An honest look at the early experiments shaping Mosaic—the ones I’m carrying forward, the ones I’ve paused, and the ones still to come.

Building an independent practice means running a lot of experiments—some move forward, others get set aside, and a few point to what’s next.

What I’m Building

  • CRM + CMS hubs in Notion → Systems to track my own work that can eventually scale into digital products for a broader audience.
  • A tokenized design system in Figma → A lightweight foundation for faster prototyping today, and a stepping stone toward a custom site I’ll build with a development partner in the future.
  • Knowledge on emerging topics → AI is top of mind right now. I’m learning from every angle—design practice, consumer use, and even policy implications. I’m experimenting heavily in my own workflow and sitting with what actually works, so I can pass those learnings on to clients and other designers.

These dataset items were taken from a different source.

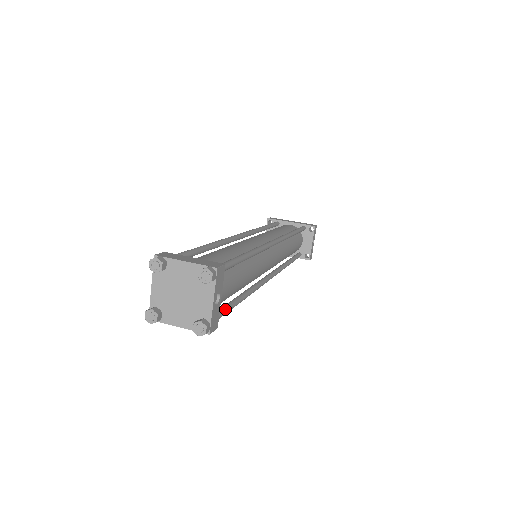
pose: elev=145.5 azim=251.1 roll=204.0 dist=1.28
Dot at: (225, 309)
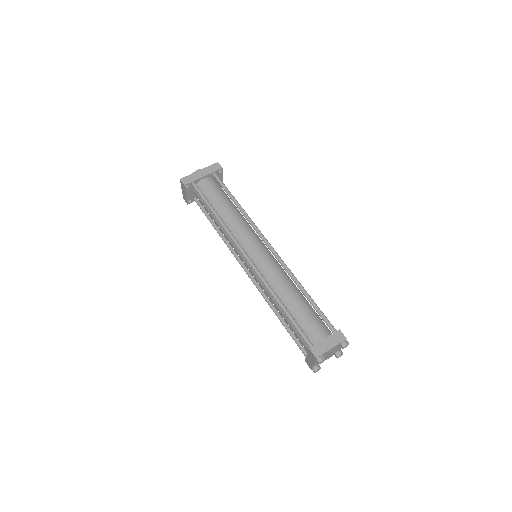
Dot at: occluded
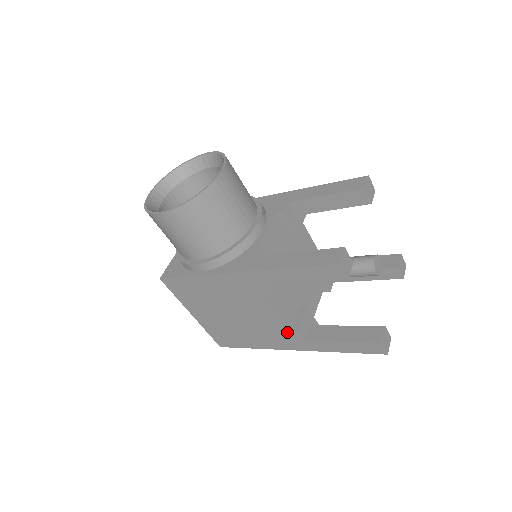
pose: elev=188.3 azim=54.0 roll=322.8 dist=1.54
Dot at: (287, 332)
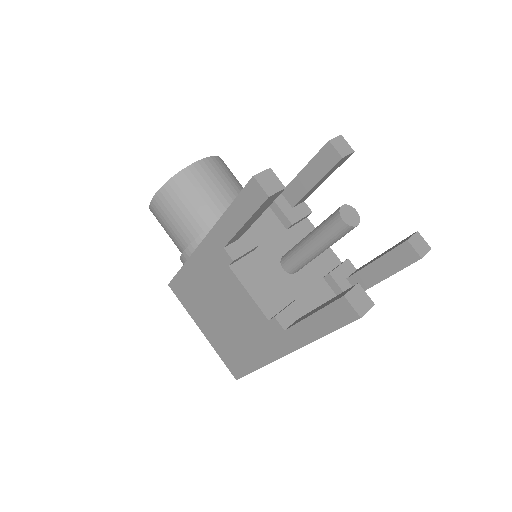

What I’ve Shelved (for now)

  • TikTok experiments → Fun to test, but a big time-suck and not how I want to connect with my audience. (Did I get an adorable video of me and my cat with a faint nod to UX out of it? Yes.)
  • Audio-visual content → Still a dream of mine, but the learning curve is steep and the time commitment too high right now.
  • Big branding explorations → I spent weeks tinkering with a logo before cutting my losses and moving on. The wordmark works for now until I can team up with a local creative partner.

What’s Now & Next

  • Client work first → Client projects come first on my calendar—that’s where I put my freshest energy.
  • Writing second → Writing follows close behind. I keep set days for it so I can stay in the right headspace without splitting focus.
  • Future experiments → I’m exploring long-form, interactive essays (“scrollytelling”)—a way to sit longer with complex topics, bring out what’s often missed, and connect the dots across patterns.

I’ll keep sharing what sticks (and what doesn’t) in case it helps anyone else sorting through their own experiments.